Резвый так и всколыхнулся, испуганно и оскорбленно возразил:
— Ни-ни! Это подлейшая, Ананий Андреевич, клевета! И не прикасался к нему! И городовым своим не позволил трогать его, старика! Это, повторяю, омерзительная клевета из клевет на надзирателя Резвого! Да-с! Из рук городовых его вырвали тогда Петенька Чаев, Бородачев, Щеглов, Лямзин и Феденька Раевский. Вот эти студенты и избили его; избив, они волоком тащили его по каменной лестнице. Об этом вам скажет и начальник острога. Особенно неистовствовали Петенька Чаев и Феденька Раевский… Городового, который заступился за старика, Чаев ударил хлыстом. Видите, Ананий Андреевич, как они, студентики, раздражились против Тимоничева: Петенька Чаев — за своего папашу и за свою мамашу, оскорбленных стариком и опозоренных на весь город, а Феденька оскорбился не менее Чаева за купеческое сословие, вождем которого, как вы знаете, он мнит себя. А об остальных и говорить нечего: бандиты!
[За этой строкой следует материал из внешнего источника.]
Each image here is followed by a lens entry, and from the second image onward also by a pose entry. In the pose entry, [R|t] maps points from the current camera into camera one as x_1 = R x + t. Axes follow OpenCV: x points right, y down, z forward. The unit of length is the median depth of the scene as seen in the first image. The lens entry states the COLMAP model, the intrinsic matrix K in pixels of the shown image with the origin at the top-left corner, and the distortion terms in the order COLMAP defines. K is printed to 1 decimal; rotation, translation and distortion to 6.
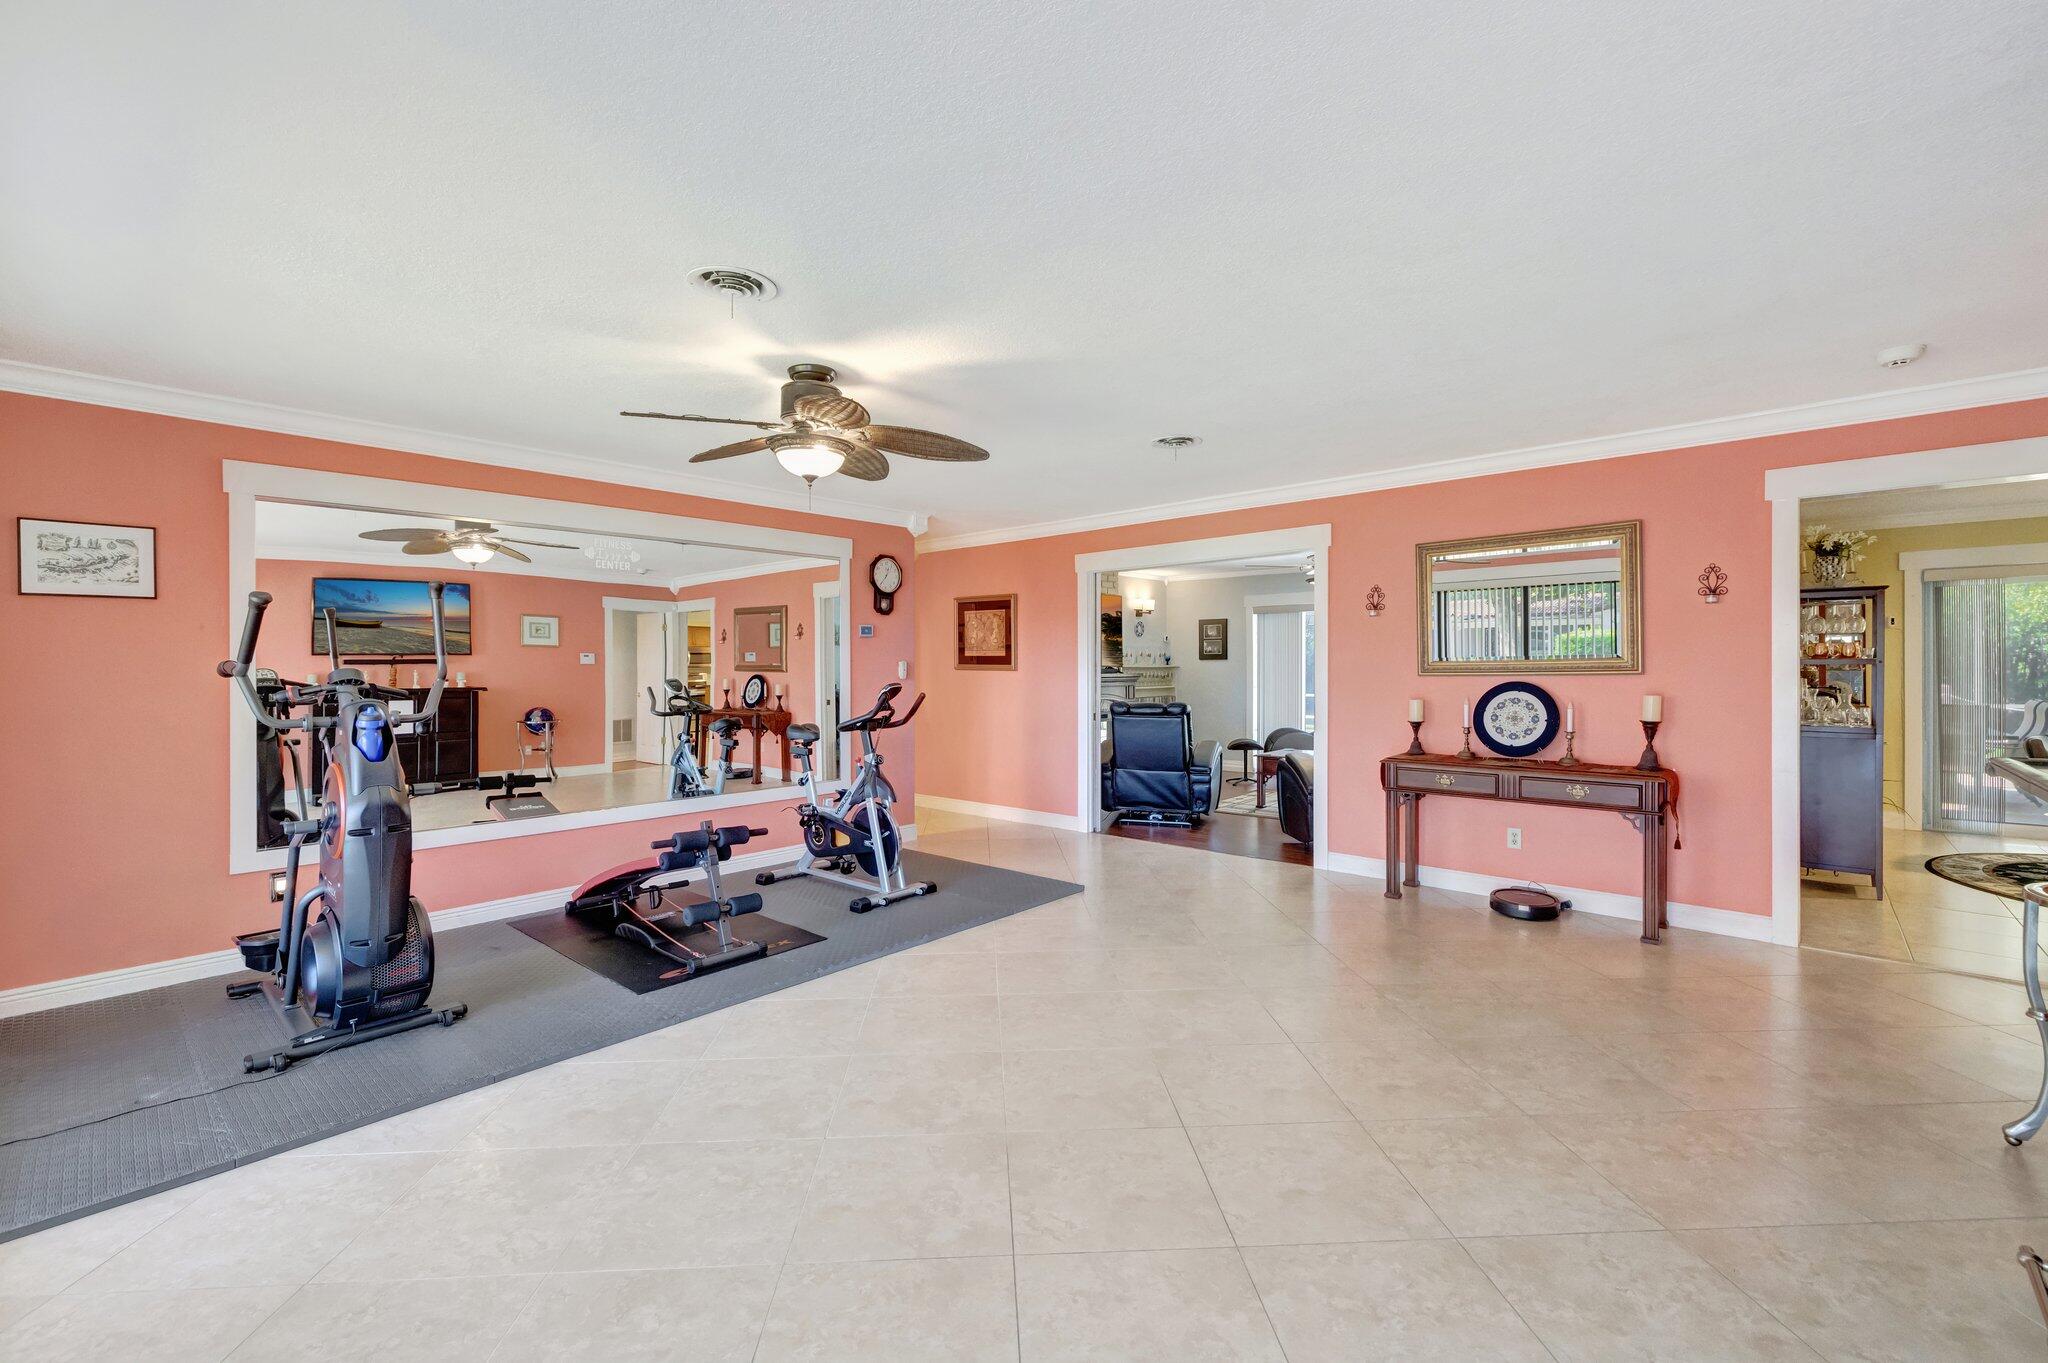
lens RADIAL K [[892.0, 0, 1027.7], [0, 892.0, 678.8], [0, 0, 1]] dist [-0.000484, -0.000139]
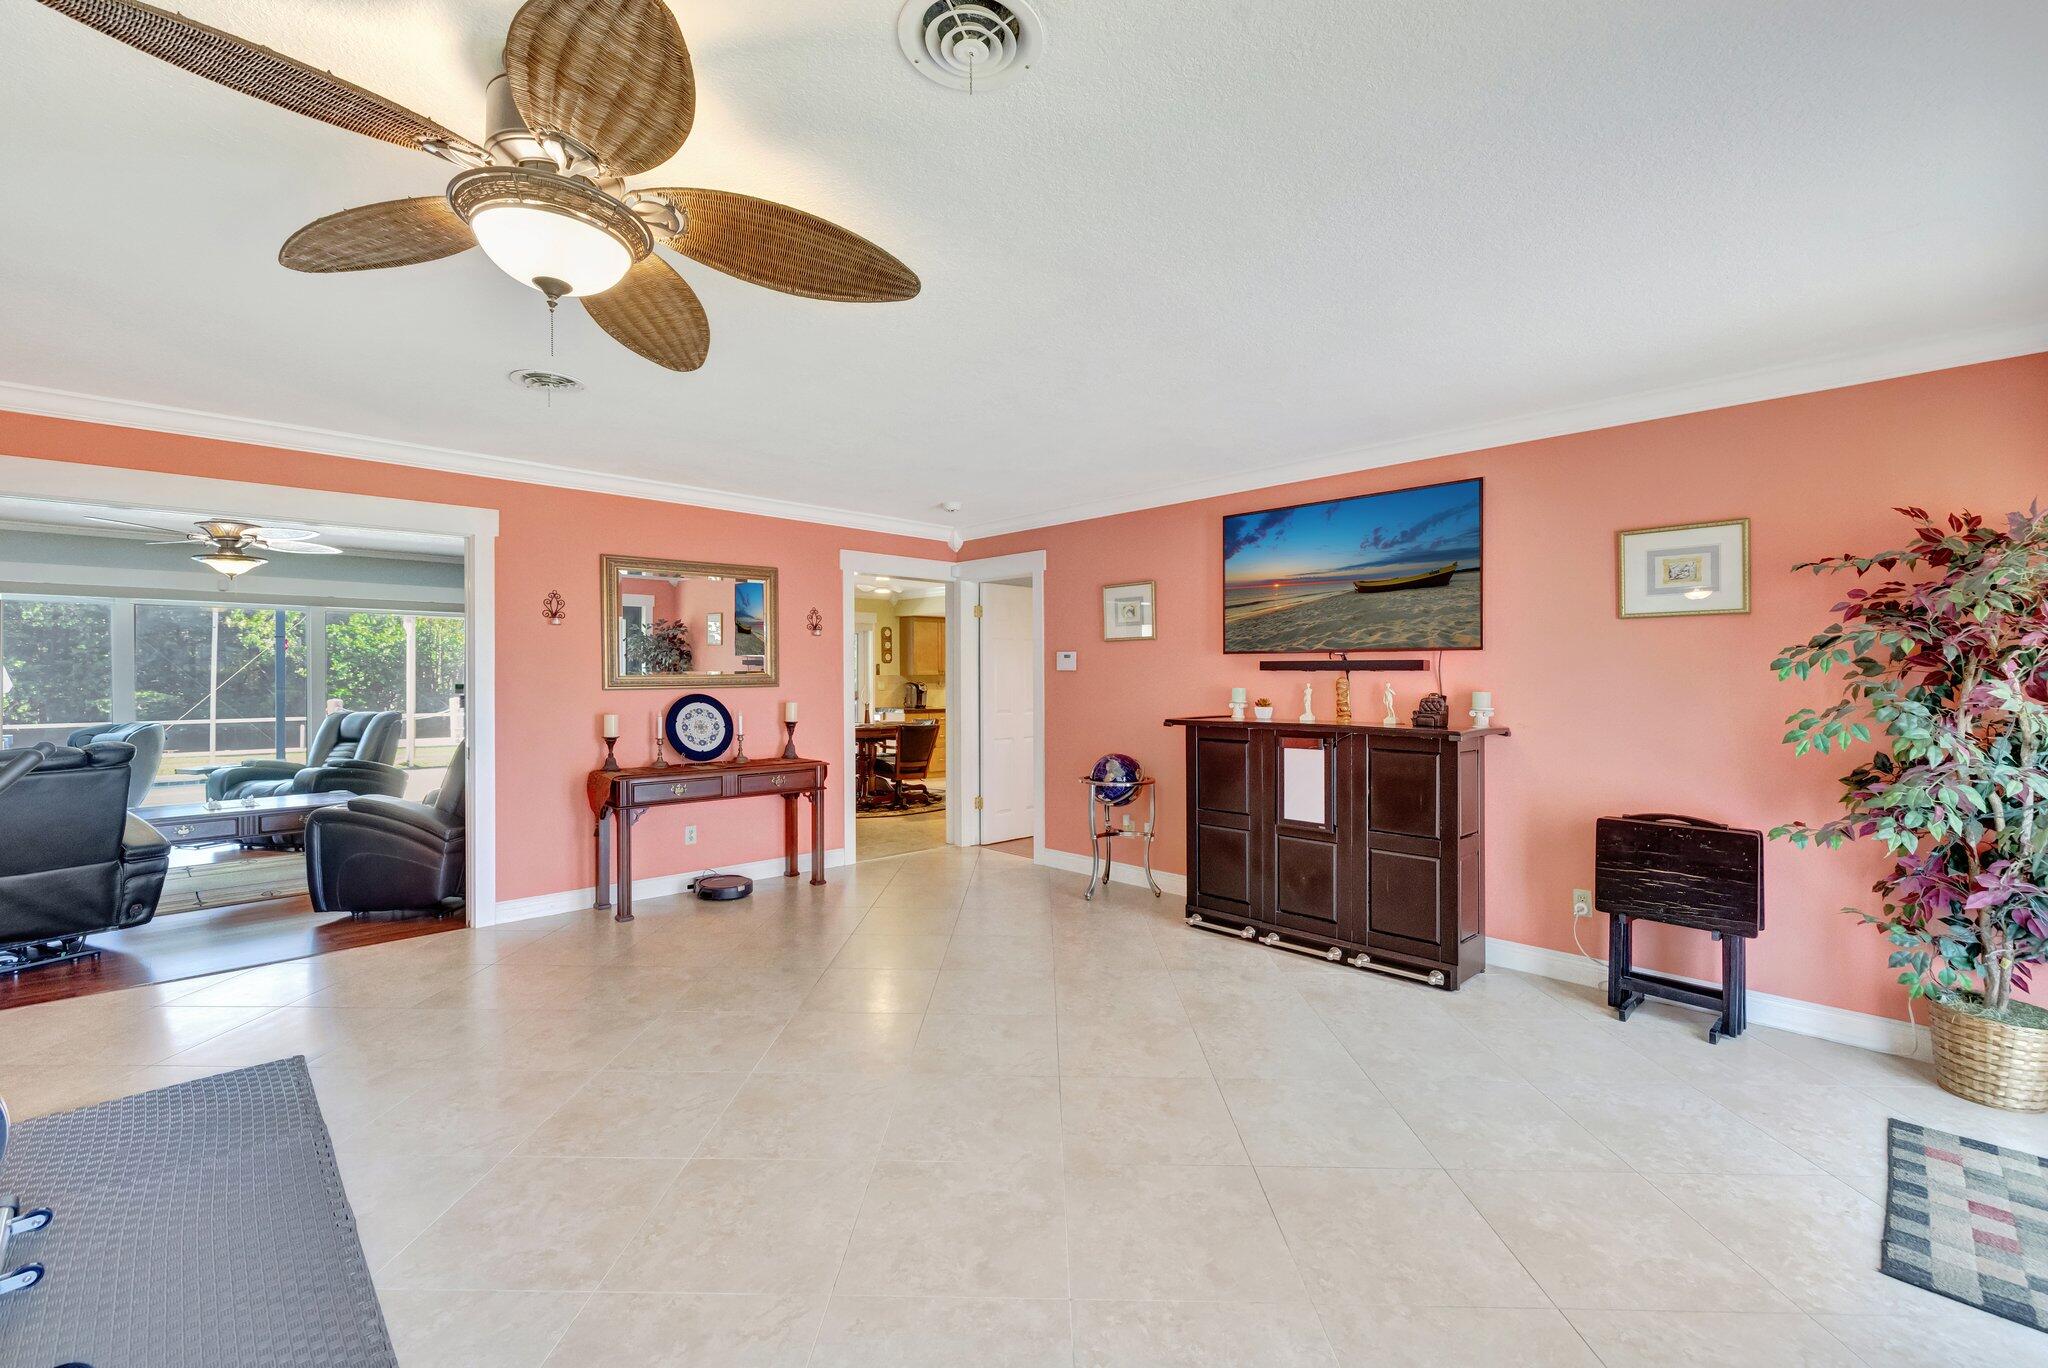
lens RADIAL K [[861.6, 0, 1025.9], [0, 861.6, 678.9], [0, 0, 1]] dist [0.001495, -0.001237]
pose [[0.048118, 0.003336, 0.998836, -0.528704], [0.013753, 0.999897, -0.004002, -0.006381], [-0.998747, 0.013929, 0.048067, 0.546057]]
— Вы правы, Филипп Корнеевич, — промолвил грустно я. — Вас никто из рабочих депо не обвиняет в избиении газетчика Тимоничева и в его преждевременной смерти.
— Благодарю вас, Ананий Андреевич!
— Садитесь, Филипп Корнеевич. Не станем терять время драгоценное за таким разговором. Выпьемте первача, закусим — и в банчок! — грустно улыбаясь большим ртом, басом предложила Марья Ивановна. — Садитесь вот сюда, Филипп Корнеевич. — И она усадила против себя Резвого, рядом с Кондрашовым.
Сел и я. Василий Алексеевич Бобылев взял четвертную и стал разливать по крупным рюмкам спирт. Наполнив рюмки, он роздал их гостям. Пока он разливал, гости молча, с серьезными лбами, разобрали селедку на свои тарелки, колбасу копченую и пирожки. Серафима обвела взглядом гостей, мать и отчима, повеселевшие глаза которых были устремлены на рюмки и закуски, поднялась и вышла. Роза Васильевна осталась; она смотрела, не мигая ресницами, на свою рюмку. Ее лицо подернуто мечтательной грустью, и эта грусть делала ее немножко старообразной, как бы начинающей уже отцветать. Кажется, как заметил я, она сейчас тяготится своей девической жизнью, думает о женихе, облик которого создает в своих мечтах, и, создав его, с великим упорством и нетерпением ждет его появления, а он не появляется. И это ужасно для нее, ее самолюбия.